→ EXERCISES TO COMPLETE:
1 > In the forum thread on closures, what did flynch01 say they forgot to put in the example?
2 > Return the stretch of the forum thread on closures from "The best answer" through "Counter1 = ClosureFactory()", copied word for word.

→ PASSAGE PROVIDED:

━━━━━━━━━━━━━━━━━━━━

The two function calls output:

> 1
> 2

I understand how closures can access their outer context where they were created. And I understand that they maintain the value throughout continuous function calls. But what I don't understand. Is why they maintain the value. Surely once the ClosureFactory() is called, it resets the UpperValue to 0. So the newly created closure is accessing 0 again. I've looked everywhere, at Closures in general, wikipedia, functors in C, closures in JS in Lua and Python equivalents. No where explains the theory or why the value is maintained.

The best answer I came up with is that once the closure is returned, the closure is what is called from then on, never the factory. But that clashes with the idea that the factory produces a new closure each call.

Trinithis
10-10-2008, 06:49 PM
I'm familiar with closures, and your example seems wrong. It should have not printed numeric values . . . it should have printed function values if anything (and maybe that's what it did do).

I don't know Lua, but this is what I think should have happened:


Counter1 = ClosureFactory()
Counter2 = ClosureFactory()

Counter1()
Counter1()

Counter2()
Counter2()

> 1
> 2
> 1
> 2

flynch01
10-10-2008, 07:51 PM
Yeah I forgot to put any print or echo methods in it. The idea was the same though. It was just the theory I was looking for. Which... you just answered. You put the result of the factory inside the new variable. Which I wasn't doing. Which makes a LOT more sense to me now.

━━━━━━━━━━━━━━━━━━━━

→ ENTRIES SHOWN:
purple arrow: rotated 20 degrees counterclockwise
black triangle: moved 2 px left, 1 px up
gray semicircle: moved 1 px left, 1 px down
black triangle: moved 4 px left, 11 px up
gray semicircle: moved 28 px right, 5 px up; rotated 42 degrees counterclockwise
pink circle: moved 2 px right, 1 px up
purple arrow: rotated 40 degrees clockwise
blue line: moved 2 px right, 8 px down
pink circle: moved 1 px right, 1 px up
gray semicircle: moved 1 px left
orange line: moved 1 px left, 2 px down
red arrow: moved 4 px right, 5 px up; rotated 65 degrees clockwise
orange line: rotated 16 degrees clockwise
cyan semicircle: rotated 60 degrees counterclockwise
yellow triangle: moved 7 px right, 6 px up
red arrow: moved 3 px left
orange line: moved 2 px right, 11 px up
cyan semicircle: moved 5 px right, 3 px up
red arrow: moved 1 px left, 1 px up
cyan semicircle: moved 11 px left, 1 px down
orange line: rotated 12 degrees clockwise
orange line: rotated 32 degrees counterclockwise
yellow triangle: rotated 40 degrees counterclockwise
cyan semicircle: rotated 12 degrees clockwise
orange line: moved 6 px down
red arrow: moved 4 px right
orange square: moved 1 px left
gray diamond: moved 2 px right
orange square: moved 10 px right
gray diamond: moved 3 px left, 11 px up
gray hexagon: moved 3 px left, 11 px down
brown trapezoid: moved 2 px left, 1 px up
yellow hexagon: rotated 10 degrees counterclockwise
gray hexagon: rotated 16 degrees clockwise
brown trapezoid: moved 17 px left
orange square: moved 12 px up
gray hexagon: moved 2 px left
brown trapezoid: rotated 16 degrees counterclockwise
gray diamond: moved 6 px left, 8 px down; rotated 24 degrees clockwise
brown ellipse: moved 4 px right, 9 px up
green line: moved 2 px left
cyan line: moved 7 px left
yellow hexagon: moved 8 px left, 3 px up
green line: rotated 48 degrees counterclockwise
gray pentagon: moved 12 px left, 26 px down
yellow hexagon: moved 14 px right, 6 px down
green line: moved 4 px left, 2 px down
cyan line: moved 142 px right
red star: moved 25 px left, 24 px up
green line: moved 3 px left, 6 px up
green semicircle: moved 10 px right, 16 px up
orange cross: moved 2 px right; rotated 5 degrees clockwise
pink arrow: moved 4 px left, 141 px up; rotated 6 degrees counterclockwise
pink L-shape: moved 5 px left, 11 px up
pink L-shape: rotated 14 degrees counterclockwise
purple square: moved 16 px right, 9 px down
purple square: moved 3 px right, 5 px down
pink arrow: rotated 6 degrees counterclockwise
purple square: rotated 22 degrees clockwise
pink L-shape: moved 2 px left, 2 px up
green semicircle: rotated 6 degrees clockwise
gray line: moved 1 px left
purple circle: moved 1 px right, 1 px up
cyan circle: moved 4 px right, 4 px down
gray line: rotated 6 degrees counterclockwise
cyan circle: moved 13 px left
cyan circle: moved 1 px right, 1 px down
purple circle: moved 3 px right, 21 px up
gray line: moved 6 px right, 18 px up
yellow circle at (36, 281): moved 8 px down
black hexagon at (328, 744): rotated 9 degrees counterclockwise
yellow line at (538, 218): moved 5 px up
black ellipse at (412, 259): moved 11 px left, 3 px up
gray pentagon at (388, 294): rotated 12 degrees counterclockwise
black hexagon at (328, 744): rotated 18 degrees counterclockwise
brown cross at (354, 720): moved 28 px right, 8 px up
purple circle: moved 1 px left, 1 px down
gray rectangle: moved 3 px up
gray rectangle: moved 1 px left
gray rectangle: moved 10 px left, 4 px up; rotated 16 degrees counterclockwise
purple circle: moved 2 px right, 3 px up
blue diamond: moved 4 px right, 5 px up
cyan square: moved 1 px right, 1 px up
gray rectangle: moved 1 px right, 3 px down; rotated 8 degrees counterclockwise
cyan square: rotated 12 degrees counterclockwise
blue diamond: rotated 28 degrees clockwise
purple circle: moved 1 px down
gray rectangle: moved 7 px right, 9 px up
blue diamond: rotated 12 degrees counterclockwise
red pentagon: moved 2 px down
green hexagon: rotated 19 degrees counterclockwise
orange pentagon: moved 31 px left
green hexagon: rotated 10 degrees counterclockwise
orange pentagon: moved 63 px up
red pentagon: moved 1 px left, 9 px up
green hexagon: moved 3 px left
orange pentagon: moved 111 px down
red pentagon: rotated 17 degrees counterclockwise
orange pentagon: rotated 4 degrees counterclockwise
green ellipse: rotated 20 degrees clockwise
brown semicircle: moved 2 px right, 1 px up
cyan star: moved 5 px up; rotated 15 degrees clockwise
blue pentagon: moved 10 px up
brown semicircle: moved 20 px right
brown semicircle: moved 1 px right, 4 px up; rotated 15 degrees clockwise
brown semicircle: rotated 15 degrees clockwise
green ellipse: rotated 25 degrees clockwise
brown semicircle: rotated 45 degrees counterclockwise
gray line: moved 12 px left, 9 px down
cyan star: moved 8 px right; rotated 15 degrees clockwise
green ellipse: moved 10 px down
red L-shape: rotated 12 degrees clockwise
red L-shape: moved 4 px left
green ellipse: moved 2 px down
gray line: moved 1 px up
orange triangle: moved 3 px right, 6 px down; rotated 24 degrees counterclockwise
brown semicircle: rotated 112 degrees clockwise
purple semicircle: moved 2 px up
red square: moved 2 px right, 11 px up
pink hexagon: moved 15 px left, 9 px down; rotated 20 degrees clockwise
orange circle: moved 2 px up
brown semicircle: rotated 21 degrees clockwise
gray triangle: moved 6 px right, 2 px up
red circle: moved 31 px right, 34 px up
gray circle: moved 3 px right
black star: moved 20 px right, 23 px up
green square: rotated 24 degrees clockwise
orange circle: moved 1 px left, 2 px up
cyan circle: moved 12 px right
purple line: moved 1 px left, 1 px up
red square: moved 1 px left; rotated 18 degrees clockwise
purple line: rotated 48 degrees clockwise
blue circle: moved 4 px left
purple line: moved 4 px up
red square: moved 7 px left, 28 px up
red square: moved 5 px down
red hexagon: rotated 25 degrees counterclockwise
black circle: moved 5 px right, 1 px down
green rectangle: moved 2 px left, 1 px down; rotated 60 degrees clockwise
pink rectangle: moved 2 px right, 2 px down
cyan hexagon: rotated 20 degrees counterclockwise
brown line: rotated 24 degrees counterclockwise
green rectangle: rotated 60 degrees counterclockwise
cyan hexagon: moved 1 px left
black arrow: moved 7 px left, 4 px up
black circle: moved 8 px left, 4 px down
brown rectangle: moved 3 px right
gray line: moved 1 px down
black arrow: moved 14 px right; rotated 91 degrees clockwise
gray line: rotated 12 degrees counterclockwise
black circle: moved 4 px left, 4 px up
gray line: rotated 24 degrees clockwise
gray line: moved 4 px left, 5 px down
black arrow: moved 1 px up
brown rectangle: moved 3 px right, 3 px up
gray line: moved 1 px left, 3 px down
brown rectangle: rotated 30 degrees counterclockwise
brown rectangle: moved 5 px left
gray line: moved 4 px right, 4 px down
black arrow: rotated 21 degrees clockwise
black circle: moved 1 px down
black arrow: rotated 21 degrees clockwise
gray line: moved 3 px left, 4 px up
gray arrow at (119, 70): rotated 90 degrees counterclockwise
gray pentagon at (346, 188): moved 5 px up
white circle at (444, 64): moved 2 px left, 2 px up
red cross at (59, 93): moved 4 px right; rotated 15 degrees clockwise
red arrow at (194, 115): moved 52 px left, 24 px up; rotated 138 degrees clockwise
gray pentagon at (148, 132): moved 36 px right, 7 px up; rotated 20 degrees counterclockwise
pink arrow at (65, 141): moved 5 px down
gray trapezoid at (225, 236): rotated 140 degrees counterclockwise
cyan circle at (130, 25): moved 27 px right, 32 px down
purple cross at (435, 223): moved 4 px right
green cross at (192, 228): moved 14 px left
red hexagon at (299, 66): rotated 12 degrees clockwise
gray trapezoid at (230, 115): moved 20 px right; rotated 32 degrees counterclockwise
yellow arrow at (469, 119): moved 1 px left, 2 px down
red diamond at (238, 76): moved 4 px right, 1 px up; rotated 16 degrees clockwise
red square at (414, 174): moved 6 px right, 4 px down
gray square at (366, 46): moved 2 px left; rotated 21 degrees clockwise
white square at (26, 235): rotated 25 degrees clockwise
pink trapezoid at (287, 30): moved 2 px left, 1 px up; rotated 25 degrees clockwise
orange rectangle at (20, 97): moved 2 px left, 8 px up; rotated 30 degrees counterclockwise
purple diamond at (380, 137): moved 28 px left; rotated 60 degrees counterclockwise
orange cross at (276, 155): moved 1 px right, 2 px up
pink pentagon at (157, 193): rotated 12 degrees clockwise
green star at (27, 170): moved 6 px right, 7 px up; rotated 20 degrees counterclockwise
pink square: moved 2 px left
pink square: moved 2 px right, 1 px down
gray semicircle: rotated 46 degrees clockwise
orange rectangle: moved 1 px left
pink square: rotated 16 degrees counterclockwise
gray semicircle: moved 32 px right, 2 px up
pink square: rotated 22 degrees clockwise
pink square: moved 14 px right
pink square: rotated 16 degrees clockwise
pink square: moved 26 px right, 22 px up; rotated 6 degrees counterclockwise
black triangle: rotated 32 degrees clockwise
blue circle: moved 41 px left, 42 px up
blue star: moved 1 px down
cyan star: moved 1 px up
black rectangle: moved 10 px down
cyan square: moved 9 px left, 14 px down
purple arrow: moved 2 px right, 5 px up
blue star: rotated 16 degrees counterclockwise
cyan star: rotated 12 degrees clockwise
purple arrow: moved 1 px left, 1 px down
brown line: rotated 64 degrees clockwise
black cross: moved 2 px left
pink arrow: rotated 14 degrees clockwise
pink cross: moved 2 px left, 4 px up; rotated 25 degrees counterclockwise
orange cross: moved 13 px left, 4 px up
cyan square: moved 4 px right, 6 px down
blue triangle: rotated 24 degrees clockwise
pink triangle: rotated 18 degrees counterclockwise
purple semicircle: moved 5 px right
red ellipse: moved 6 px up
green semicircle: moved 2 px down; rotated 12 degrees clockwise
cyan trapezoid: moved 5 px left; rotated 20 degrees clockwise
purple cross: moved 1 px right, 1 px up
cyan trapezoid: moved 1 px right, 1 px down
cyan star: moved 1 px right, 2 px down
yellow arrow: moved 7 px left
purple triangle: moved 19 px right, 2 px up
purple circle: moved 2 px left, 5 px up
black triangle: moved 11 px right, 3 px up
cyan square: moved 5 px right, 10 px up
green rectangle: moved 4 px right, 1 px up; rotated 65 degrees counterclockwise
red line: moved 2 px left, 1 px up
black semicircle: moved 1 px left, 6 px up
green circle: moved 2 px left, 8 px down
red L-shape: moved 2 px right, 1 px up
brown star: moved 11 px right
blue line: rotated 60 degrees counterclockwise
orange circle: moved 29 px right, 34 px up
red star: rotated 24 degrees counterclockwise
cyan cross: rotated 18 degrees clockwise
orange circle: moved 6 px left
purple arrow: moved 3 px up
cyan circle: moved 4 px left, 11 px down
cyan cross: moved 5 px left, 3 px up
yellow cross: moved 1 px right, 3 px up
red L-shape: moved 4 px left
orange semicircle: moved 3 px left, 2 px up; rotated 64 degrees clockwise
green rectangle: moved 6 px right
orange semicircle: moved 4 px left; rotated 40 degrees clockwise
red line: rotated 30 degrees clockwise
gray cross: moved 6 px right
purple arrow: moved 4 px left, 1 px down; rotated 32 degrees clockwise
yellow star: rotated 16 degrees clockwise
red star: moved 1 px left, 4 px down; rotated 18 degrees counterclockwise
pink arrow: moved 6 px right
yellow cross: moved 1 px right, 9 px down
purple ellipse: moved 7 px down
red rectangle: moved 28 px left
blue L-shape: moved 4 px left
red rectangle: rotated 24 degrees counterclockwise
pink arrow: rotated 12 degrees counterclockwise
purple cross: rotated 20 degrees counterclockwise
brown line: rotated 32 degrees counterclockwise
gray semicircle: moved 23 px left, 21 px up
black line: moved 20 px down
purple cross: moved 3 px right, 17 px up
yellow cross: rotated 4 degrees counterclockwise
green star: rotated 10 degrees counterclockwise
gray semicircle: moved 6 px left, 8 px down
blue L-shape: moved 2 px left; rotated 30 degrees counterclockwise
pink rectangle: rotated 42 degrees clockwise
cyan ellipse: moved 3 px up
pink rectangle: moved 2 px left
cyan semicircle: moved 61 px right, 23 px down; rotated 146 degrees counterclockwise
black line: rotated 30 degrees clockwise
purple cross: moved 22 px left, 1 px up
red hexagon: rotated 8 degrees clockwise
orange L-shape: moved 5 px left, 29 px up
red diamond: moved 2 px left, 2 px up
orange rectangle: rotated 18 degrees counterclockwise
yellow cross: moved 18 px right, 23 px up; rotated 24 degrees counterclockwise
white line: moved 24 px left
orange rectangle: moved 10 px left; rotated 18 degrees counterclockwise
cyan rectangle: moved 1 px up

━━━━━━━━━━━━━━━━━━━━

→ TASK ANSWERS:
1 > Any print or echo methods.

2 >
The best answer I came up with is that once the closure is returned, the closure is what is called from then on, never the factory. But that clashes with the idea that the factory produces a new closure each call.

Trinithis
10-10-2008, 06:49 PM
I'm familiar with closures, and your example seems wrong. It should have not printed numeric values . . . it should have printed function values if anything (and maybe that's what it did do).

I don't know Lua, but this is what I think should have happened:


Counter1 = ClosureFactory()